(WHAT YOU WILL DO):
(A) Reproduce the essay on constitutional interpretation from "[1] I would" to "I’s vesting clause.".
(B) In the essay on constitutional interpretation, what did the Court reject in Parents Involved In Community Schools v. Seattle School District No. 1?

There are two responses to this – one is a general descriptive comment, the other is much more substantive. First, it is odd that I would have to address an argument that actually focuses on interpretative theory and not actual results because most Americans (and Stanford students) simply do not care about interpretative methodology as long as the right result is reached. If you think my cynicism is unjustified, ask your roommate or best-friend about the recent gay marriage case. I am willing to bet that nine times out of ten your partner is likely to have a strong or firm opinion on the constitutionality of gay marriage but will not have nearly as strong an opinion on whether the equal protection and/or due process clause should have been the operative provision that was used to reach the result (assuming they know that both clauses were at play in Obergefell). In a word, most observers only care that the sausage is on the table and could care less how it is made in the kitchen. So, my critics have no right to check the chef’s hands after the fact. [32]

Second, this approach is perfectly consistent with previous conservative interpretations of the fourteenth amendment that have insisted on literal interpretations of the provision’s language. Witness Justice Lewis F. Powell Jr.’s (a Nixon appointee) statement in Regents of the University of California v. Bakke, a case that laid the intellectual framework for race and gender affirmative action in higher education today, “the guarantee of equal protection cannot mean one thing when applied to one individual and something else when applied to a person of another color. If both are not accorded the same protection, then it is not equal.” [33] A more notorious and contemporary example comes from Chief Justice John G. Roberts Jr.’s (a Bush 43 appointee) tautological dicta in Parents Involved In Community Schools v. Seattle School District No. 1, a case in which the Court rejected racial balancing as a compelling interest that could justify integration plans for primary and secondary schools, “the way to stop discriminating on the basis of race is to stop discriminating on the basis of race.” [34] Perhaps this method is a tad myopic, but where the constitution’s commands are clear what should we expect? Thirty-five means Thirty-five. The right to marry, when it is not explicitly qualified by outside language, means the right to marry. Equal protection means equal protection regardless of whether one is black, white, or purple. Those who would tell us otherwise are lying to themselves and doing a disservice to a nation committed to the rule of law predicated on professional legal analysis of the constitution’s text.     

Endnotes

[1] I would like to send a special thanks to Brett Parker, Stephen Paduano, and Nick Obletz. May your leftist shenanigans remind us all of the importance of the nondelegation doctrine, exceptions to Chevron deference, strict scrutiny of regulations on political speech, and circumscribed theories of Article II § I’s vesting clause.

(SUPPLIED RECORDS):

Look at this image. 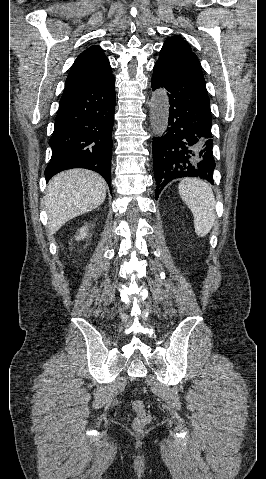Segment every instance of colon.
Masks as SVG:
<instances>
[{"instance_id":"colon-1","label":"colon","mask_w":266,"mask_h":479,"mask_svg":"<svg viewBox=\"0 0 266 479\" xmlns=\"http://www.w3.org/2000/svg\"><path fill=\"white\" fill-rule=\"evenodd\" d=\"M134 412L133 427L137 431H141L151 420L150 413L146 410L144 403L141 400H134L131 404Z\"/></svg>"}]
</instances>
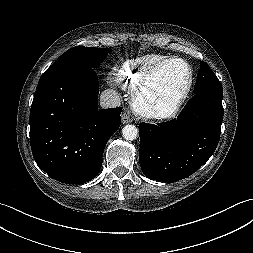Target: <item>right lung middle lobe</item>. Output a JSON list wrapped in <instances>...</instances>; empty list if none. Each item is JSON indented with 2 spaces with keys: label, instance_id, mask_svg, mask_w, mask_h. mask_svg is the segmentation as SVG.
Returning <instances> with one entry per match:
<instances>
[{
  "label": "right lung middle lobe",
  "instance_id": "dd1d6c3e",
  "mask_svg": "<svg viewBox=\"0 0 253 253\" xmlns=\"http://www.w3.org/2000/svg\"><path fill=\"white\" fill-rule=\"evenodd\" d=\"M110 52L111 50L106 48L73 47L62 54L56 62L45 71L41 79L52 74L70 70L86 69L94 72L93 67L101 63Z\"/></svg>",
  "mask_w": 253,
  "mask_h": 253
}]
</instances>
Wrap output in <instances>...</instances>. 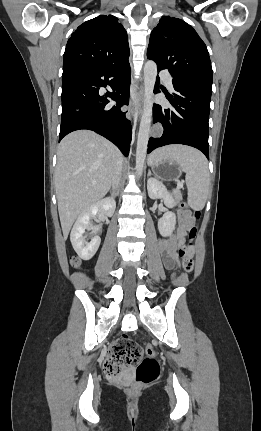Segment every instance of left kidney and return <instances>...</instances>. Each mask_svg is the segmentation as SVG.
<instances>
[{
  "mask_svg": "<svg viewBox=\"0 0 261 431\" xmlns=\"http://www.w3.org/2000/svg\"><path fill=\"white\" fill-rule=\"evenodd\" d=\"M148 195L151 199H163L167 207L174 206L173 197L167 192L166 187L162 182L155 178H150L147 181ZM176 225V216L173 212H166L162 218L158 220V229L163 237L171 235Z\"/></svg>",
  "mask_w": 261,
  "mask_h": 431,
  "instance_id": "obj_1",
  "label": "left kidney"
}]
</instances>
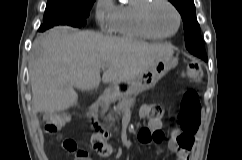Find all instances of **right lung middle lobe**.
<instances>
[{"label": "right lung middle lobe", "mask_w": 242, "mask_h": 160, "mask_svg": "<svg viewBox=\"0 0 242 160\" xmlns=\"http://www.w3.org/2000/svg\"><path fill=\"white\" fill-rule=\"evenodd\" d=\"M95 0H48L43 24L38 31H45L56 25L82 27Z\"/></svg>", "instance_id": "1"}]
</instances>
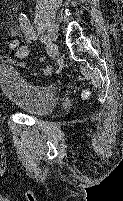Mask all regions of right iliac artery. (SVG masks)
I'll return each mask as SVG.
<instances>
[{
  "mask_svg": "<svg viewBox=\"0 0 123 201\" xmlns=\"http://www.w3.org/2000/svg\"><path fill=\"white\" fill-rule=\"evenodd\" d=\"M19 23L21 26V30L23 31V33L25 34V36L31 40H36V35L35 32L33 31V28L30 25V22L27 18V16L24 13H21L19 15ZM52 71V67L51 66H47L44 69V74L48 75L50 74Z\"/></svg>",
  "mask_w": 123,
  "mask_h": 201,
  "instance_id": "right-iliac-artery-1",
  "label": "right iliac artery"
}]
</instances>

(ANSWERS BY TASK):
(A)
[1] I would like to send a special thanks to Brett Parker, Stephen Paduano, and Nick Obletz. May your leftist shenanigans remind us all of the importance of the nondelegation doctrine, exceptions to Chevron deference, strict scrutiny of regulations on political speech, and circumscribed theories of Article II § I’s vesting clause.

(B) The Court rejected racial balancing as a compelling interest that could justify integration plans for primary and secondary schools.